Source data ::
■ ■ ■ ■ ■

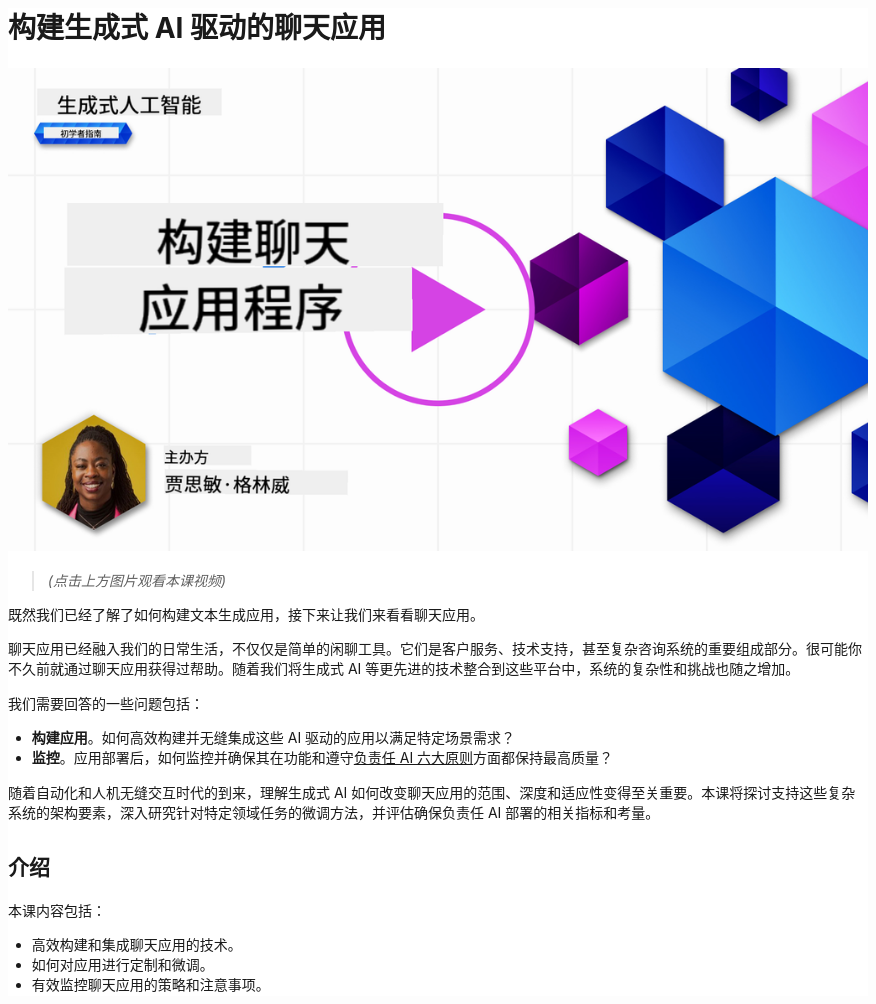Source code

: 
# 构建生成式 AI 驱动的聊天应用

[![构建生成式 AI 驱动的聊天应用](../../../translated_images/07-lesson-banner.a279b937f2843833fe28b4597f51bdef92d0ad03efee7ba52d0f166dea7574e5.zh.png)](https://aka.ms/gen-ai-lessons7-gh?WT.mc_id=academic-105485-koreyst)

> _(点击上方图片观看本课视频)_

既然我们已经了解了如何构建文本生成应用，接下来让我们来看看聊天应用。

聊天应用已经融入我们的日常生活，不仅仅是简单的闲聊工具。它们是客户服务、技术支持，甚至复杂咨询系统的重要组成部分。很可能你不久前就通过聊天应用获得过帮助。随着我们将生成式 AI 等更先进的技术整合到这些平台中，系统的复杂性和挑战也随之增加。

我们需要回答的一些问题包括：

- **构建应用**。如何高效构建并无缝集成这些 AI 驱动的应用以满足特定场景需求？
- **监控**。应用部署后，如何监控并确保其在功能和遵守[负责任 AI 六大原则](https://www.microsoft.com/ai/responsible-ai?WT.mc_id=academic-105485-koreyst)方面都保持最高质量？

随着自动化和人机无缝交互时代的到来，理解生成式 AI 如何改变聊天应用的范围、深度和适应性变得至关重要。本课将探讨支持这些复杂系统的架构要素，深入研究针对特定领域任务的微调方法，并评估确保负责任 AI 部署的相关指标和考量。

## 介绍

本课内容包括：

- 高效构建和集成聊天应用的技术。
- 如何对应用进行定制和微调。
- 有效监控聊天应用的策略和注意事项。
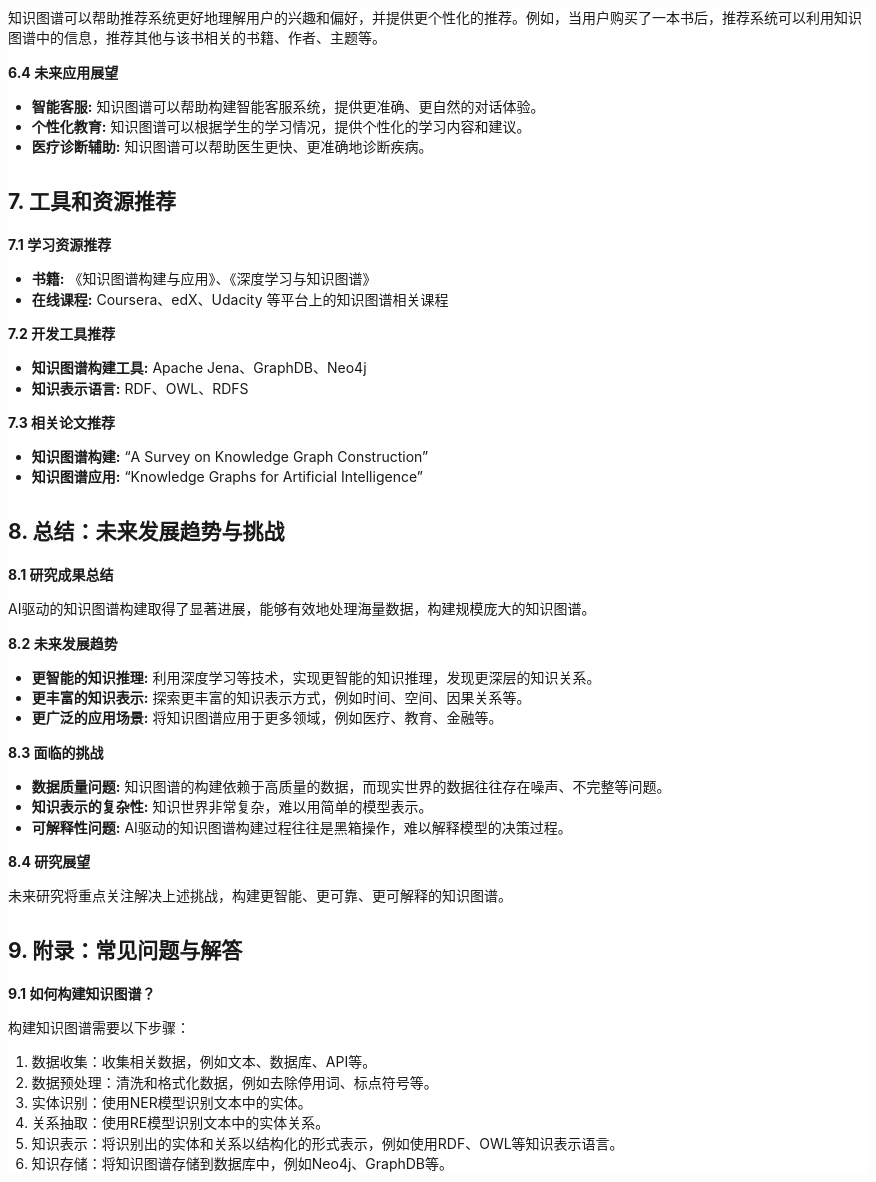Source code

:知识图谱可以帮助推荐系统更好地理解用户的兴趣和偏好，并提供更个性化的推荐。例如，当用户购买了一本书后，推荐系统可以利用知识图谱中的信息，推荐其他与该书相关的书籍、作者、主题等。

**6.4 未来应用展望**

* **智能客服:**  知识图谱可以帮助构建智能客服系统，提供更准确、更自然的对话体验。
* **个性化教育:**  知识图谱可以根据学生的学习情况，提供个性化的学习内容和建议。
* **医疗诊断辅助:**  知识图谱可以帮助医生更快、更准确地诊断疾病。

## 7. 工具和资源推荐

**7.1 学习资源推荐**

* **书籍:**  《知识图谱构建与应用》、《深度学习与知识图谱》
* **在线课程:**  Coursera、edX、Udacity 等平台上的知识图谱相关课程

**7.2 开发工具推荐**

* **知识图谱构建工具:**  Apache Jena、GraphDB、Neo4j
* **知识表示语言:**  RDF、OWL、RDFS

**7.3 相关论文推荐**

* **知识图谱构建:**  “A Survey on Knowledge Graph Construction”
* **知识图谱应用:**  “Knowledge Graphs for Artificial Intelligence”

## 8. 总结：未来发展趋势与挑战

**8.1 研究成果总结**

AI驱动的知识图谱构建取得了显著进展，能够有效地处理海量数据，构建规模庞大的知识图谱。

**8.2 未来发展趋势**

* **更智能的知识推理:**  利用深度学习等技术，实现更智能的知识推理，发现更深层的知识关系。
* **更丰富的知识表示:**  探索更丰富的知识表示方式，例如时间、空间、因果关系等。
* **更广泛的应用场景:**  将知识图谱应用于更多领域，例如医疗、教育、金融等。

**8.3 面临的挑战**

* **数据质量问题:**  知识图谱的构建依赖于高质量的数据，而现实世界的数据往往存在噪声、不完整等问题。
* **知识表示的复杂性:**  知识世界非常复杂，难以用简单的模型表示。
* **可解释性问题:**  AI驱动的知识图谱构建过程往往是黑箱操作，难以解释模型的决策过程。

**8.4 研究展望**

未来研究将重点关注解决上述挑战，构建更智能、更可靠、更可解释的知识图谱。


## 9. 附录：常见问题与解答

**9.1 如何构建知识图谱？**

构建知识图谱需要以下步骤：

1. 数据收集：收集相关数据，例如文本、数据库、API等。
2. 数据预处理：清洗和格式化数据，例如去除停用词、标点符号等。
3. 实体识别：使用NER模型识别文本中的实体。
4. 关系抽取：使用RE模型识别文本中的实体关系。
5. 知识表示：将识别出的实体和关系以结构化的形式表示，例如使用RDF、OWL等知识表示语言。
6. 知识存储：将知识图谱存储到数据库中，例如Neo4j、GraphDB等。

■ ■ ■ ■ ■

Task goal :: Repeat the records above exactly. No pictures go into the repeat.

Problem solution ::
Source code

: 
# 构建生成式 AI 驱动的聊天应用

[![构建生成式 AI 驱动的聊天应用](../../../translated_images/07-lesson-banner.a279b937f2843833fe28b4597f51bdef92d0ad03efee7ba52d0f166dea7574e5.zh.png)](https://aka.ms/gen-ai-lessons7-gh?WT.mc_id=academic-105485-koreyst)

> _(点击上方图片观看本课视频)_

既然我们已经了解了如何构建文本生成应用，接下来让我们来看看聊天应用。

聊天应用已经融入我们的日常生活，不仅仅是简单的闲聊工具。它们是客户服务、技术支持，甚至复杂咨询系统的重要组成部分。很可能你不久前就通过聊天应用获得过帮助。随着我们将生成式 AI 等更先进的技术整合到这些平台中，系统的复杂性和挑战也随之增加。

我们需要回答的一些问题包括：

- **构建应用**。如何高效构建并无缝集成这些 AI 驱动的应用以满足特定场景需求？
- **监控**。应用部署后，如何监控并确保其在功能和遵守[负责任 AI 六大原则](https://www.microsoft.com/ai/responsible-ai?WT.mc_id=academic-105485-koreyst)方面都保持最高质量？

随着自动化和人机无缝交互时代的到来，理解生成式 AI 如何改变聊天应用的范围、深度和适应性变得至关重要。本课将探讨支持这些复杂系统的架构要素，深入研究针对特定领域任务的微调方法，并评估确保负责任 AI 部署的相关指标和考量。

## 介绍

本课内容包括：

- 高效构建和集成聊天应用的技术。
- 如何对应用进行定制和微调。
- 有效监控聊天应用的策略和注意事项。
Source code

:知识图谱可以帮助推荐系统更好地理解用户的兴趣和偏好，并提供更个性化的推荐。例如，当用户购买了一本书后，推荐系统可以利用知识图谱中的信息，推荐其他与该书相关的书籍、作者、主题等。

**6.4 未来应用展望**

* **智能客服:**  知识图谱可以帮助构建智能客服系统，提供更准确、更自然的对话体验。
* **个性化教育:**  知识图谱可以根据学生的学习情况，提供个性化的学习内容和建议。
* **医疗诊断辅助:**  知识图谱可以帮助医生更快、更准确地诊断疾病。

## 7. 工具和资源推荐

**7.1 学习资源推荐**

* **书籍:**  《知识图谱构建与应用》、《深度学习与知识图谱》
* **在线课程:**  Coursera、edX、Udacity 等平台上的知识图谱相关课程

**7.2 开发工具推荐**

* **知识图谱构建工具:**  Apache Jena、GraphDB、Neo4j
* **知识表示语言:**  RDF、OWL、RDFS

**7.3 相关论文推荐**

* **知识图谱构建:**  “A Survey on Knowledge Graph Construction”
* **知识图谱应用:**  “Knowledge Graphs for Artificial Intelligence”

## 8. 总结：未来发展趋势与挑战

**8.1 研究成果总结**

AI驱动的知识图谱构建取得了显著进展，能够有效地处理海量数据，构建规模庞大的知识图谱。

**8.2 未来发展趋势**

* **更智能的知识推理:**  利用深度学习等技术，实现更智能的知识推理，发现更深层的知识关系。
* **更丰富的知识表示:**  探索更丰富的知识表示方式，例如时间、空间、因果关系等。
* **更广泛的应用场景:**  将知识图谱应用于更多领域，例如医疗、教育、金融等。

**8.3 面临的挑战**

* **数据质量问题:**  知识图谱的构建依赖于高质量的数据，而现实世界的数据往往存在噪声、不完整等问题。
* **知识表示的复杂性:**  知识世界非常复杂，难以用简单的模型表示。
* **可解释性问题:**  AI驱动的知识图谱构建过程往往是黑箱操作，难以解释模型的决策过程。

**8.4 研究展望**

未来研究将重点关注解决上述挑战，构建更智能、更可靠、更可解释的知识图谱。


## 9. 附录：常见问题与解答

**9.1 如何构建知识图谱？**

构建知识图谱需要以下步骤：

1. 数据收集：收集相关数据，例如文本、数据库、API等。
2. 数据预处理：清洗和格式化数据，例如去除停用词、标点符号等。
3. 实体识别：使用NER模型识别文本中的实体。
4. 关系抽取：使用RE模型识别文本中的实体关系。
5. 知识表示：将识别出的实体和关系以结构化的形式表示，例如使用RDF、OWL等知识表示语言。
6. 知识存储：将知识图谱存储到数据库中，例如Neo4j、GraphDB等。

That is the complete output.